Scene geometry reasoning data:
□ □ □ □ □ □ □
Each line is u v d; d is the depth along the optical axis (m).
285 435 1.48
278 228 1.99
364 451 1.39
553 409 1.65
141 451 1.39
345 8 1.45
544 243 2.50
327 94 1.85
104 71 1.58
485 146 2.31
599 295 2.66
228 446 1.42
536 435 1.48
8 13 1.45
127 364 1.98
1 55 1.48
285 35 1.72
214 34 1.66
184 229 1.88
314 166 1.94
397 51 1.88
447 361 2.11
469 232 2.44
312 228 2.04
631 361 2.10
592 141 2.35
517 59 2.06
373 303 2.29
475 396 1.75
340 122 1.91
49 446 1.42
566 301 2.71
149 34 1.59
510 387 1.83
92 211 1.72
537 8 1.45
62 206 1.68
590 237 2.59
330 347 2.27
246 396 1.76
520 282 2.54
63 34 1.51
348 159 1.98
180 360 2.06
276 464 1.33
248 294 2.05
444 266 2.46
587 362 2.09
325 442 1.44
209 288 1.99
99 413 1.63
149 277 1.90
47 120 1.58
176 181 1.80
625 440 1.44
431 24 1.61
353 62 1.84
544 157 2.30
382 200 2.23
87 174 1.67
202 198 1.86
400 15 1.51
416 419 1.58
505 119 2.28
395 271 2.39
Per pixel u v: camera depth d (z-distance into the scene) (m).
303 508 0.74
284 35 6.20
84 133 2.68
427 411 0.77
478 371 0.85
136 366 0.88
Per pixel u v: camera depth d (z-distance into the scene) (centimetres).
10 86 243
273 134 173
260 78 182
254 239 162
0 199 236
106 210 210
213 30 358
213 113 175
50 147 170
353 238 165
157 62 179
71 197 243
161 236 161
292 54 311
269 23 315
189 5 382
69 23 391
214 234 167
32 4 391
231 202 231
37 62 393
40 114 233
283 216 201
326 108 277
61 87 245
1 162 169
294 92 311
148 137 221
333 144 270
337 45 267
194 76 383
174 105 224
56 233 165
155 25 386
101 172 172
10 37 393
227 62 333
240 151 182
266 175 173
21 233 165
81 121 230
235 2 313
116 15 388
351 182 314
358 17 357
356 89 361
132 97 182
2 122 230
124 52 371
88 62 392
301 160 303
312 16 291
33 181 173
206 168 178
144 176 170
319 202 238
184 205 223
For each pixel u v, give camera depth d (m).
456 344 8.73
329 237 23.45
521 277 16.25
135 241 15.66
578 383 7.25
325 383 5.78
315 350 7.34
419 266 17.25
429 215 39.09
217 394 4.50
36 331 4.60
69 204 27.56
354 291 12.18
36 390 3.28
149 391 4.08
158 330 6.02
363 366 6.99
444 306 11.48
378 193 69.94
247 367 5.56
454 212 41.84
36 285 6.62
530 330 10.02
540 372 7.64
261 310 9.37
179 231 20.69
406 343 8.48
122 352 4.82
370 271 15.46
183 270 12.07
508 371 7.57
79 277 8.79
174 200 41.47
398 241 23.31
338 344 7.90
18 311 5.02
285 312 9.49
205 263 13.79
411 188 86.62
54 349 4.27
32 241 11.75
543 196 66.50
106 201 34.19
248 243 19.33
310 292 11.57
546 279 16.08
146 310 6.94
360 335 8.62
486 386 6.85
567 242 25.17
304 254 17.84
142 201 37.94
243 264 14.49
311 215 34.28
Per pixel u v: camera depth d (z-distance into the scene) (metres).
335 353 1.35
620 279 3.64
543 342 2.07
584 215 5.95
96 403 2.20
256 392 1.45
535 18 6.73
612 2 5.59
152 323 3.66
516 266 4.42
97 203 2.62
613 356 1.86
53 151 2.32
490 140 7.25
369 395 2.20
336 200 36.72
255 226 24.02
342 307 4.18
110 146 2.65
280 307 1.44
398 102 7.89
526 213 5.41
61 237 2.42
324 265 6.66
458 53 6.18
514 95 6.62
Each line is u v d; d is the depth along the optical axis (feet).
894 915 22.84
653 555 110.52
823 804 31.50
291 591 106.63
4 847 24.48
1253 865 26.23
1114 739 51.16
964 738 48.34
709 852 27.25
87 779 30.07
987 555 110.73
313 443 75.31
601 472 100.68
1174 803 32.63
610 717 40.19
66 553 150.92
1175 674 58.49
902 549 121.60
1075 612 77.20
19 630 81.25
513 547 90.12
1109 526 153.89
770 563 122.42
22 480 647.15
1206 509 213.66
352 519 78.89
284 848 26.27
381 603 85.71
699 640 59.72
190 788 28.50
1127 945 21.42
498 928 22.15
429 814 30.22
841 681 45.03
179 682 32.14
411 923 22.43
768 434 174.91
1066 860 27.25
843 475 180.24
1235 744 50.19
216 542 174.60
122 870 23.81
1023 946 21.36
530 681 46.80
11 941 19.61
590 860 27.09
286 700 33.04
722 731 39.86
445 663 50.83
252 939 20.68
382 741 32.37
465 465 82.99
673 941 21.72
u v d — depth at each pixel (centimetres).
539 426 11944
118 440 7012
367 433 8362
□ □ □ □ □ □ □
WHAT THE EXERCISE ASKS:
Give the data again, exactly as written.

TASK ANSWER:
Each line is u v d; d is the depth along the optical axis (m).
285 435 1.48
278 228 1.99
364 451 1.39
553 409 1.65
141 451 1.39
345 8 1.45
544 243 2.50
327 94 1.85
104 71 1.58
485 146 2.31
599 295 2.66
228 446 1.42
536 435 1.48
8 13 1.45
127 364 1.98
1 55 1.48
285 35 1.72
214 34 1.66
184 229 1.88
314 166 1.94
397 51 1.88
447 361 2.11
469 232 2.44
312 228 2.04
631 361 2.10
592 141 2.35
517 59 2.06
373 303 2.29
475 396 1.75
340 122 1.91
49 446 1.42
566 301 2.71
149 34 1.59
510 387 1.83
92 211 1.72
537 8 1.45
62 206 1.68
590 237 2.59
330 347 2.27
246 396 1.76
520 282 2.54
63 34 1.51
348 159 1.98
180 360 2.06
276 464 1.33
248 294 2.05
444 266 2.46
587 362 2.09
325 442 1.44
209 288 1.99
99 413 1.63
149 277 1.90
47 120 1.58
176 181 1.80
625 440 1.44
431 24 1.61
353 62 1.84
544 157 2.30
382 200 2.23
87 174 1.67
202 198 1.86
400 15 1.51
416 419 1.58
505 119 2.28
395 271 2.39
Per pixel u v: camera depth d (z-distance into the scene) (m).
303 508 0.74
284 35 6.20
84 133 2.68
427 411 0.77
478 371 0.85
136 366 0.88
Per pixel u v: camera depth d (z-distance into the scene) (centimetres).
10 86 243
273 134 173
260 78 182
254 239 162
0 199 236
106 210 210
213 30 358
213 113 175
50 147 170
353 238 165
157 62 179
71 197 243
161 236 161
292 54 311
269 23 315
189 5 382
69 23 391
214 234 167
32 4 391
231 202 231
37 62 393
40 114 233
283 216 201
326 108 277
61 87 245
1 162 169
294 92 311
148 137 221
333 144 270
337 45 267
194 76 383
174 105 224
56 233 165
155 25 386
101 172 172
10 37 393
227 62 333
240 151 182
266 175 173
21 233 165
81 121 230
235 2 313
116 15 388
351 182 314
358 17 357
356 89 361
132 97 182
2 122 230
124 52 371
88 62 392
301 160 303
312 16 291
33 181 173
206 168 178
144 176 170
319 202 238
184 205 223
For each pixel u v, give camera depth d (m).
456 344 8.73
329 237 23.45
521 277 16.25
135 241 15.66
578 383 7.25
325 383 5.78
315 350 7.34
419 266 17.25
429 215 39.09
217 394 4.50
36 331 4.60
69 204 27.56
354 291 12.18
36 390 3.28
149 391 4.08
158 330 6.02
363 366 6.99
444 306 11.48
378 193 69.94
247 367 5.56
454 212 41.84
36 285 6.62
530 330 10.02
540 372 7.64
261 310 9.37
179 231 20.69
406 343 8.48
122 352 4.82
370 271 15.46
183 270 12.07
508 371 7.57
79 277 8.79
174 200 41.47
398 241 23.31
338 344 7.90
18 311 5.02
285 312 9.49
205 263 13.79
411 188 86.62
54 349 4.27
32 241 11.75
543 196 66.50
106 201 34.19
248 243 19.33
310 292 11.57
546 279 16.08
146 310 6.94
360 335 8.62
486 386 6.85
567 242 25.17
304 254 17.84
142 201 37.94
243 264 14.49
311 215 34.28
Per pixel u v: camera depth d (z-distance into the scene) (metres).
335 353 1.35
620 279 3.64
543 342 2.07
584 215 5.95
96 403 2.20
256 392 1.45
535 18 6.73
612 2 5.59
152 323 3.66
516 266 4.42
97 203 2.62
613 356 1.86
53 151 2.32
490 140 7.25
369 395 2.20
336 200 36.72
255 226 24.02
342 307 4.18
110 146 2.65
280 307 1.44
398 102 7.89
526 213 5.41
61 237 2.42
324 265 6.66
458 53 6.18
514 95 6.62
Each line is u v d; d is the depth along the optical axis (feet).
894 915 22.84
653 555 110.52
823 804 31.50
291 591 106.63
4 847 24.48
1253 865 26.23
1114 739 51.16
964 738 48.34
709 852 27.25
87 779 30.07
987 555 110.73
313 443 75.31
601 472 100.68
1174 803 32.63
610 717 40.19
66 553 150.92
1175 674 58.49
902 549 121.60
1075 612 77.20
19 630 81.25
513 547 90.12
1109 526 153.89
770 563 122.42
22 480 647.15
1206 509 213.66
352 519 78.89
284 848 26.27
381 603 85.71
699 640 59.72
190 788 28.50
1127 945 21.42
498 928 22.15
429 814 30.22
841 681 45.03
179 682 32.14
411 923 22.43
768 434 174.91
1066 860 27.25
843 475 180.24
1235 744 50.19
216 542 174.60
122 870 23.81
1023 946 21.36
530 681 46.80
11 941 19.61
590 860 27.09
286 700 33.04
722 731 39.86
445 663 50.83
252 939 20.68
382 741 32.37
465 465 82.99
673 941 21.72
u v d — depth at each pixel (centimetres).
539 426 11944
118 440 7012
367 433 8362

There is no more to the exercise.